Social media is the latest widely-adopted method for spreading awareness about important causes in an instant, and often worldwide scale. But while social media may enlist people in a cause, in many cases it merely provokes gestures that do little more than provide a sense of self-satisfaction based upon the impression of activism.

socialmediaslacktavismWEB

What can someone really do with a click? Yes, one can ‘like’ a page to end world hunger or ‘Instagram’ a picture in support of women’s rights in the Congo (with the popular hashtag, #CongoPeace), but does that actually contribute to the cause as much as – for example – volunteering time or raising money?

Many seem to believe that liking a Facebook page and retweeting for a cause is enough to make change.  Social media ‘slacktivism’ is, in its worst form, fraudulent and only feeds the pseudo-activists’ feelings of self-worth.  Social media activism is a great tool, but it is sometimes used to give an illusion of a solved problem when no change has occurred.

Slacktivism is defined by the Webster Dictionary as “actions performed via the Internet in support of a political or social cause but regarded as requiring little time or involvement.” A 2014 study published by the Journal of Sociological Science concluded that social media slacktivism only creates a facade of support for a cause.

This study analyzed records on the donation and recruitment activity of 1.2 million members of the Save Darfur from Genocide Facebook “cause” page to observe the effectiveness of social media activism.

#### EXTRACTED INFORMATION
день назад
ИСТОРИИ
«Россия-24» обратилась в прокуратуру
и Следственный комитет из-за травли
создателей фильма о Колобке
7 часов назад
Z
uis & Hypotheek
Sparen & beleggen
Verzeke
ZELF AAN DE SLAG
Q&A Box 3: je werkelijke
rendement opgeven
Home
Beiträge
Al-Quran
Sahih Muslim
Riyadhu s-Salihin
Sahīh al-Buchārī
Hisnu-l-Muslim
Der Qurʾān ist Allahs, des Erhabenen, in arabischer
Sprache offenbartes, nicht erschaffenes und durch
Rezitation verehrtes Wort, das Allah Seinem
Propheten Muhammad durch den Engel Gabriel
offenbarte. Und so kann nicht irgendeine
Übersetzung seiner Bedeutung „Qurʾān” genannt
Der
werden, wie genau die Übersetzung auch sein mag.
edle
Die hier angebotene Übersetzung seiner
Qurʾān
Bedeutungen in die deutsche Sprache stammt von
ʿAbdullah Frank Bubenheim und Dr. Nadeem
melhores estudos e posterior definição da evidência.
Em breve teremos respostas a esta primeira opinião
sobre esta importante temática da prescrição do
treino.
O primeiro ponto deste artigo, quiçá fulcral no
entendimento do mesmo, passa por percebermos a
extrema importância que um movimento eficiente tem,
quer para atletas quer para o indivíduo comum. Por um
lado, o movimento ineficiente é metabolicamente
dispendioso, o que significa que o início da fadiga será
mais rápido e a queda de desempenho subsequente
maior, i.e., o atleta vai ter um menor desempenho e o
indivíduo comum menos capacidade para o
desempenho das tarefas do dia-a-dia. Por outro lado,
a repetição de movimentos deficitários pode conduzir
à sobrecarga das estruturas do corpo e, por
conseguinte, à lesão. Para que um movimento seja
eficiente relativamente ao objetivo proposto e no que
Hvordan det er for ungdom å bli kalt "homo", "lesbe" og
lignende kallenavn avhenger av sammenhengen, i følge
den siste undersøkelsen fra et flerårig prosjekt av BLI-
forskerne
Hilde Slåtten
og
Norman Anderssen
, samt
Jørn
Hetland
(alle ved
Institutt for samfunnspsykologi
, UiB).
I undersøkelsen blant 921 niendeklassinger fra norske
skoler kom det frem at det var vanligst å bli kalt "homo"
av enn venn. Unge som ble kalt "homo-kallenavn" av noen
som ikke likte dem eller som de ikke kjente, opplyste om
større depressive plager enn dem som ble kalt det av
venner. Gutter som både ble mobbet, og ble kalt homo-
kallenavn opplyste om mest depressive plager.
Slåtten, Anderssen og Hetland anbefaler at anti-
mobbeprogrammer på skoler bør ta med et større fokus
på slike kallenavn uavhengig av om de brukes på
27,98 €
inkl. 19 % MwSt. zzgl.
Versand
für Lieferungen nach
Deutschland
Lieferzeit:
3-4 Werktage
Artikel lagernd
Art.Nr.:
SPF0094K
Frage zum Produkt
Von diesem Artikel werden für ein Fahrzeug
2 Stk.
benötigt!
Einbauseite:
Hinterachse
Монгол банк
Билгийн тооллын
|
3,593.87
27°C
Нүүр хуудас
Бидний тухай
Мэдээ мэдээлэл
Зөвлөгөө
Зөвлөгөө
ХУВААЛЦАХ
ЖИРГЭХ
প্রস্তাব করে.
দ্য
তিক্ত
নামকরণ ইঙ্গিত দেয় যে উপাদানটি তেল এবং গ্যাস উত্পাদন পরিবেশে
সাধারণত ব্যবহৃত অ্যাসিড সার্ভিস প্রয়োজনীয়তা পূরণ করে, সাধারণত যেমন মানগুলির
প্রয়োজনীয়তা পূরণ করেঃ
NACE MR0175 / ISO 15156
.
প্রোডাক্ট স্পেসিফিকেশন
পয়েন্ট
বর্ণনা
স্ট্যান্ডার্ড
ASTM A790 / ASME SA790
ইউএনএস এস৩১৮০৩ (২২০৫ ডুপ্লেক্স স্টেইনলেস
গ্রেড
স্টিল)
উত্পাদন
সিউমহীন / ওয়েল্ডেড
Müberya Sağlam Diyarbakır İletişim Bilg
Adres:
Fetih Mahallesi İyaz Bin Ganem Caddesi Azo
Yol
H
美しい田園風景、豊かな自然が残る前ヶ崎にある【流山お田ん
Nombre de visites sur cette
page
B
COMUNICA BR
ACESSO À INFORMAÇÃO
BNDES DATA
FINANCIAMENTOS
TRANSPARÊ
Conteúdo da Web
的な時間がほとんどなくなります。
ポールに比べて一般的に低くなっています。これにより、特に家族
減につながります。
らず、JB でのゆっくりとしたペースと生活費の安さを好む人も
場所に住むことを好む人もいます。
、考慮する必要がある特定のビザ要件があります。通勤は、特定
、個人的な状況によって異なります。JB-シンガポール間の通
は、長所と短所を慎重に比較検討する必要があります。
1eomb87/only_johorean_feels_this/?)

#### DESCRIPTION OF THE TASK
Answer these from the text on social media slacktivism:
1. What hashtag is given for supporting women's rights in the Congo?
2. Which dictionary's definition of slacktivism is quoted?
3. How many members of the Save Darfur from Genocide Facebook "cause" page had their donation and recruitment records analyzed?

#### ANSWER SPACE
1. #CongoPeace
2. The Webster Dictionary
3. 1.2 million